* [Assigned task]:
Among the entries below, find every line that contains the string "carico", then copy it.

* [Records for the task]:
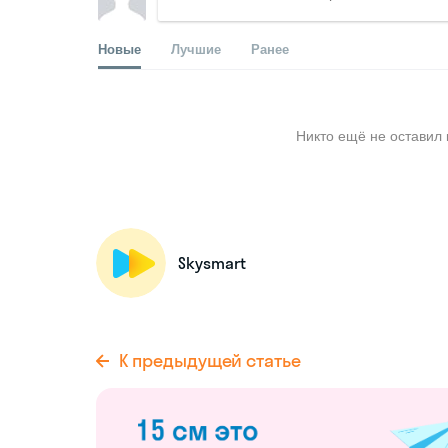
Новые
Лучшие
Ранее
Никто ещё не оставил 
Skysmart
К предыдущей статье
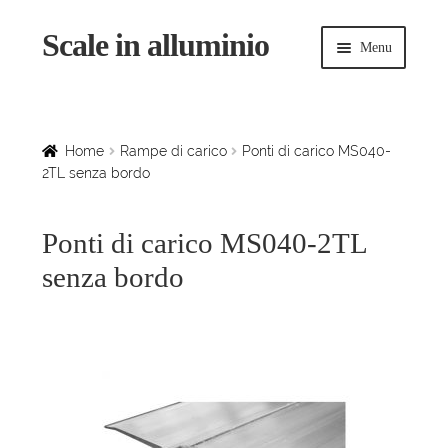
Scale in alluminio
Vai
Vai
Menu
alla
al
navigazione
contenuto
Espandi
Home
il
menu
Scale a chiocciola
Home
Rampe di carico
Ponti di carico MS040-
child
2TL senza bordo
Scale per interni
Ponti di carico MS040-2TL
Espandi
Linee vita
senza bordo
il
menu
Espandi
Scale in legno
child
il
menu
Rampe di carico
child
Espandi
Sollevatori
il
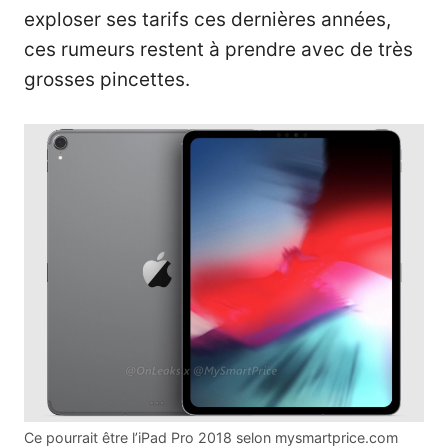
exploser ses tarifs ces dernières années,
ces rumeurs restent à prendre avec de très
grosses pincettes.
Ce pourrait être l’iPad Pro 2018 selon
mysmartprice.com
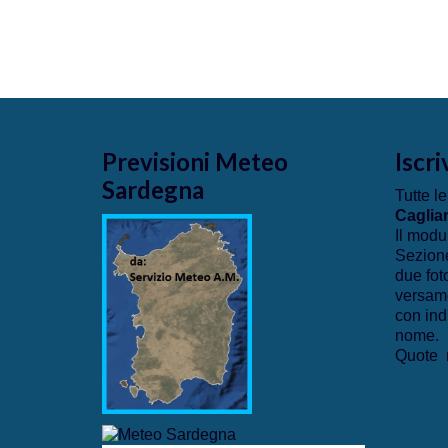
Previsioni Meteo
Iscri
Sardegna
Tutte le
Cagliar
Il modu
Sezione
due fot
versame
con ind
nome.
Quote r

* [Solution to this problem]:
Rampe di carico
Ponti di carico MS040-
Ponti di carico MS040-2TL
Rampe di carico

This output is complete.